Nel 1992 la Ferrari raccogli solo 21 punti, pari a meno della metà di quelli ottenuti nel 1991, retrocedendo dal terzo al quarto posto nella classifica costruttori, dietro anche alla Benetton, oltre che a McLaren e Williams. Il confronto è spesso imbarazzante con gli altri top team, ma anche con le Dallara della Scuderia Italia che montano il V12 Ferrari, in versione clienti con le specifiche della stagione precedente. La vettura della scuderia bresciana fa registrare velocità maggiori in rettilineo rispetto a quella di Maranello, a dimostrazione che manca potenza nel V12 in versione 1992.
Con il passare degli anni sono emersi alcuni particolari su quella vettura e sulla situazione di Maranello in quella stagione particolare. Luca Montezemolo era ritornato a Maranello, al comando di tutta la Ferrari, dove aveva trovato, a suo dire, una situazione disastrosa sia dal punto di vista della produzione che da quello sportivo. Con lui inizia una grande rivoluzione che porterà a cambiare completamente tutti i vertici della Ferrari ed ai grandi risultati dell’epoca Todt/Brown/Schumacher.

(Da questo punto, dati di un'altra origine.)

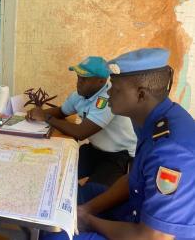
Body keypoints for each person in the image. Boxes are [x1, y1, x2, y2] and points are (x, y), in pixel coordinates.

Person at [42, 48, 195, 240]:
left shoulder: (171, 152)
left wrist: (89, 220)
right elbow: (133, 179)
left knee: (54, 236)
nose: (109, 92)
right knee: (68, 197)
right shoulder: (151, 119)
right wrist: (86, 209)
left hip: (145, 232)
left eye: (115, 87)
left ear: (141, 95)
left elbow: (151, 237)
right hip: (135, 209)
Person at [26, 56, 137, 186]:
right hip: (95, 150)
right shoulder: (80, 94)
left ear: (101, 81)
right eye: (78, 77)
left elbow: (81, 132)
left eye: (84, 79)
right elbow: (61, 111)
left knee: (91, 194)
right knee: (56, 170)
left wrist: (46, 117)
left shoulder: (107, 98)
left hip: (118, 155)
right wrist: (37, 113)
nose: (79, 82)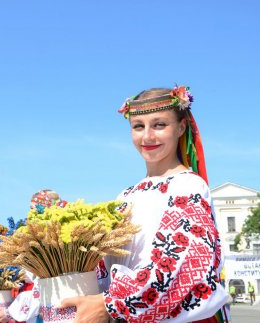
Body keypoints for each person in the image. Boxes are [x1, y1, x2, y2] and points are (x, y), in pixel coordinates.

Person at [60, 86, 228, 322]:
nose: (147, 136)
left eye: (159, 125)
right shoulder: (125, 196)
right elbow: (106, 266)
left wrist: (111, 304)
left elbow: (182, 264)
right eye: (138, 126)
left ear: (181, 127)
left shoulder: (188, 186)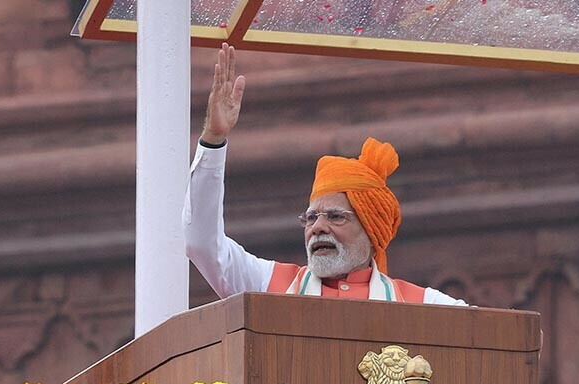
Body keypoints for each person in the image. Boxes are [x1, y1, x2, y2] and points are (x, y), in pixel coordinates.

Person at [183, 44, 467, 306]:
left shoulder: (425, 306)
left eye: (335, 216)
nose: (317, 227)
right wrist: (213, 139)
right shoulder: (271, 285)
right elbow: (202, 244)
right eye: (310, 217)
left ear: (372, 229)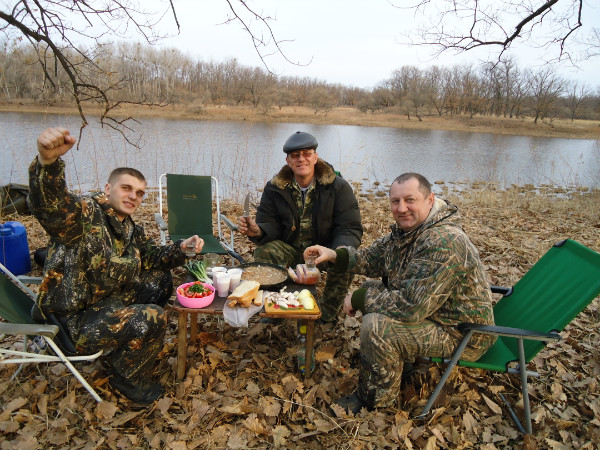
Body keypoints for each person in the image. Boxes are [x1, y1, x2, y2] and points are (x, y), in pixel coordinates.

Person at [28, 127, 204, 404]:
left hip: (104, 303)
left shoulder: (129, 227)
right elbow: (52, 208)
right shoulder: (84, 215)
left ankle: (125, 348)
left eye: (140, 193)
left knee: (160, 280)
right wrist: (47, 164)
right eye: (126, 188)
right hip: (68, 322)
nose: (134, 196)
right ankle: (126, 376)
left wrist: (181, 249)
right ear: (108, 188)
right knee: (153, 317)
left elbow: (152, 256)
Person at [305, 172, 495, 414]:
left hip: (463, 334)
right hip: (437, 316)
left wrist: (359, 299)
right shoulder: (411, 231)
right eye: (395, 201)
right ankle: (398, 364)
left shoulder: (444, 240)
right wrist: (333, 254)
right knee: (372, 289)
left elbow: (411, 307)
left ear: (430, 199)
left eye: (410, 200)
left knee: (377, 326)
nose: (402, 208)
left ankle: (375, 400)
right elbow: (370, 259)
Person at [237, 131, 363, 322]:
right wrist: (258, 230)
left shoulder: (338, 187)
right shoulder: (275, 187)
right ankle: (275, 305)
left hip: (324, 252)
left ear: (315, 157)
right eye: (295, 155)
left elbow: (349, 228)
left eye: (306, 154)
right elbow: (269, 222)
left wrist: (335, 252)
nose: (301, 159)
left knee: (346, 257)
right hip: (291, 249)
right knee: (265, 251)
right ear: (288, 160)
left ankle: (325, 315)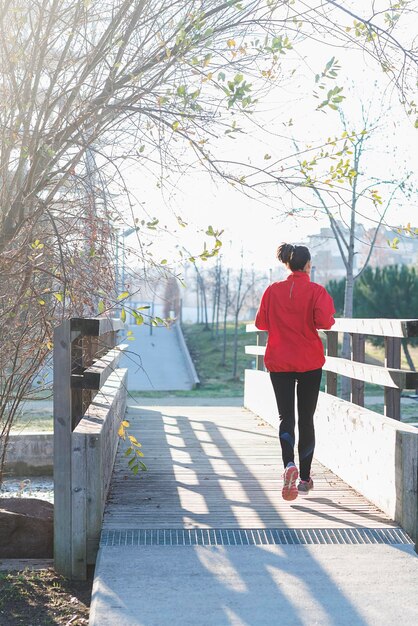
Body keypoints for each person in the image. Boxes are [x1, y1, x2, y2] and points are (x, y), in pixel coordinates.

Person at [255, 243, 335, 501]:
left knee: (285, 417)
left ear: (286, 265)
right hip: (309, 362)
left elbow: (260, 323)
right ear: (308, 265)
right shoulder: (316, 291)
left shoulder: (272, 290)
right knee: (307, 418)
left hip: (279, 361)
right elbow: (326, 322)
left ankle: (289, 464)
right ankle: (304, 478)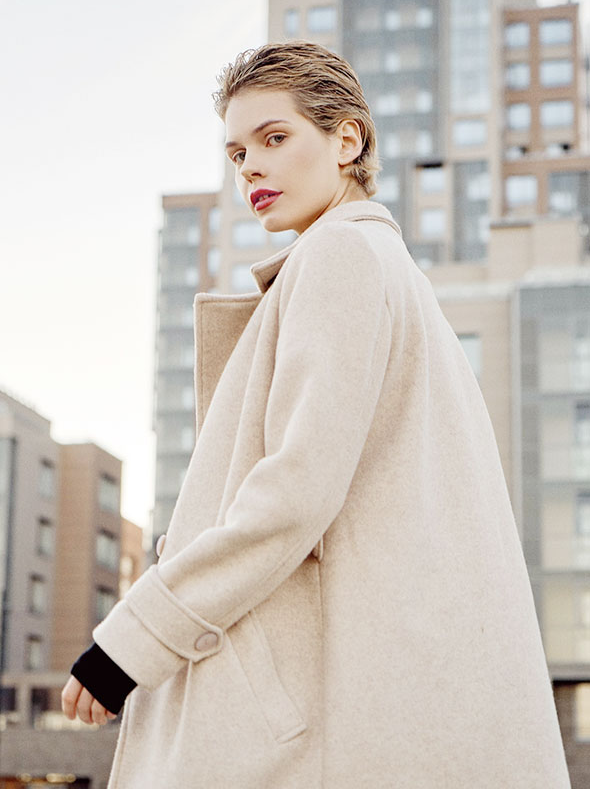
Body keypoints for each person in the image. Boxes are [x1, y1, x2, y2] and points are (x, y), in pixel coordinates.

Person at [62, 41, 571, 788]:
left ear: (346, 140)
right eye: (238, 153)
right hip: (382, 694)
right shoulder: (386, 268)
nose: (251, 169)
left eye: (274, 138)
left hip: (327, 711)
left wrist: (135, 640)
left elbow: (294, 492)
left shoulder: (341, 258)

Intanto in Ferrari ci sono guerre con le varie fazioni in lotta tra loro e la mancanza di risultati non fa che gettare benzina sul fuoco ed alimentare le tensioni. In una intervista, dopo quasi tre decenni, sono Jean Alesì e Jean Claude Migeot che tracciano un profilo di quella vettura e della situazione. “La F92 A non aveva problemi aerodinamici, ma di motore e di sospensione anteriore, perché in realtà generava molto carico aerodinamico – sono le considerazioni del progettista e del pilota – il motore soffriva di blow-by, vale a dire c’era un trafilaggio di olio dalle fasce elastiche in camera di combustione che faceva perdere 40-50 cavalli, ma nella tradizione del Cavallino non si poteva dire che era il 12 cilindri a non andare e le colpe di un’annata storta erano state attribuite solo alla macchina. E’ stato un peccato perché il concetto era interessante. La macchina era molto innovativa, ma i problemi erano principalmente di natura meccanica con la sospensione anteriore a mono-ammortizzatore e la mancanza di potenza del motore per il blow-by, tanto che si doveva usare un serbatoio dell’olio supplementare per sperare di non finire i GP senza lubrificante.”

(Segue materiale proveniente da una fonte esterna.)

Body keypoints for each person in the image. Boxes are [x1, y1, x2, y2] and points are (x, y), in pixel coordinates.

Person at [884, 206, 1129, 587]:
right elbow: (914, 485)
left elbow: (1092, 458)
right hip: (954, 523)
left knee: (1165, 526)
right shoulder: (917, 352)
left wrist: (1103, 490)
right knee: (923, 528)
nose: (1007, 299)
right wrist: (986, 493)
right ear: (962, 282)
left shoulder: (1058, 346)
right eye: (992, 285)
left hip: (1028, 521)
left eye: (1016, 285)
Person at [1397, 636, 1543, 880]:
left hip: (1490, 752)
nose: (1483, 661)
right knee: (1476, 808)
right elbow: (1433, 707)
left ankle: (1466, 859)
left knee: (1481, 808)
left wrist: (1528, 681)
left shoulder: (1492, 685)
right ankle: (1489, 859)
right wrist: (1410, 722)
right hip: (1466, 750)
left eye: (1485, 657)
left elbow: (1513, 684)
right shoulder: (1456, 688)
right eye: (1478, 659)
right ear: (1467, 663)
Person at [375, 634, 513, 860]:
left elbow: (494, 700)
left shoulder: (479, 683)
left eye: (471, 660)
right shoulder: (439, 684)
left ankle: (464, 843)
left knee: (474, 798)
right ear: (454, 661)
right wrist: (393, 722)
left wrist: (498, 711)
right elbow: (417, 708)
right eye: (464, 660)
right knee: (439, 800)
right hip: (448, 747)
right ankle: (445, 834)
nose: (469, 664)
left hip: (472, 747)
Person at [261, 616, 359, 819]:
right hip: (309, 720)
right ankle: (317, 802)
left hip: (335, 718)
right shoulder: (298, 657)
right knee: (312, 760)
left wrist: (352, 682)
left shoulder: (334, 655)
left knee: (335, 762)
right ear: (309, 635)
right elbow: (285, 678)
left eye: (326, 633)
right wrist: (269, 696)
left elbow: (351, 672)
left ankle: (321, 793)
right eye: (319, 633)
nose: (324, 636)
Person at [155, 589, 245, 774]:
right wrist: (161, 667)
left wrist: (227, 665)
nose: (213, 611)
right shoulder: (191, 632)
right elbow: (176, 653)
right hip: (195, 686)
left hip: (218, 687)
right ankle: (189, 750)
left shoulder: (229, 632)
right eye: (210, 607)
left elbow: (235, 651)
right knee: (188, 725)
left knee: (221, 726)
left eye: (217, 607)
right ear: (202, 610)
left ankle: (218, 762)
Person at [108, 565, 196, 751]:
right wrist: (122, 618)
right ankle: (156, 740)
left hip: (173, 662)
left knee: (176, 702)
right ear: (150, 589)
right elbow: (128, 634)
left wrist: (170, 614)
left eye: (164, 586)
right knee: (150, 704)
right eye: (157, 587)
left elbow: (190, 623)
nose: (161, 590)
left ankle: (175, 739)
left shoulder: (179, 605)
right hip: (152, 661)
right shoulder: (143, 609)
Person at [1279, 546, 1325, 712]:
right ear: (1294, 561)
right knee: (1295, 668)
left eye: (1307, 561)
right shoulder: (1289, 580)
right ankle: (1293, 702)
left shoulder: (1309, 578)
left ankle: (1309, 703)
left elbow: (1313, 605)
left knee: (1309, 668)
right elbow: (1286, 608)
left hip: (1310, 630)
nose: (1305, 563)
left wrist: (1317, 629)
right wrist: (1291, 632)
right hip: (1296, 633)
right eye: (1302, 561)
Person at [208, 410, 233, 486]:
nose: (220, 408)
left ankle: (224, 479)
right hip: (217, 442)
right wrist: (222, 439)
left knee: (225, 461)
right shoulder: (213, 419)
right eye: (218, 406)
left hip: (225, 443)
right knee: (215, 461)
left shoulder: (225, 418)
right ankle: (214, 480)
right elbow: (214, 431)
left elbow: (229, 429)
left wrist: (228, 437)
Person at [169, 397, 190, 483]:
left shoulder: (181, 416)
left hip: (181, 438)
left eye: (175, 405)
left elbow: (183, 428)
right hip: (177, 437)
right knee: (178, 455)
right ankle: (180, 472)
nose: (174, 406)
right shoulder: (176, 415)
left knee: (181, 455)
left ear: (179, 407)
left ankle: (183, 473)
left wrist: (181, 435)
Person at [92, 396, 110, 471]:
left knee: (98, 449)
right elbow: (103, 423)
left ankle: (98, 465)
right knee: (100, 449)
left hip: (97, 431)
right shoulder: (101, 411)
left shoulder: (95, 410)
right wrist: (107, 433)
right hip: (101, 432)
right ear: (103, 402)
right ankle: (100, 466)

Finisce con due grosse delusioni la stagione 1992 della Ferrari. Nella storia del cavallino rampante la F92A risulta una delle peggiori vetture mai prodotte a Maranello, seconda solo alla 312T5 e la speranza di vedere un nuovo pilota italiano vincente sulle rosse, dopo Michele Alboreto tramonta malamente con Ivan Capelli che diventa uno dei capri espiatori di tutta la vicenda.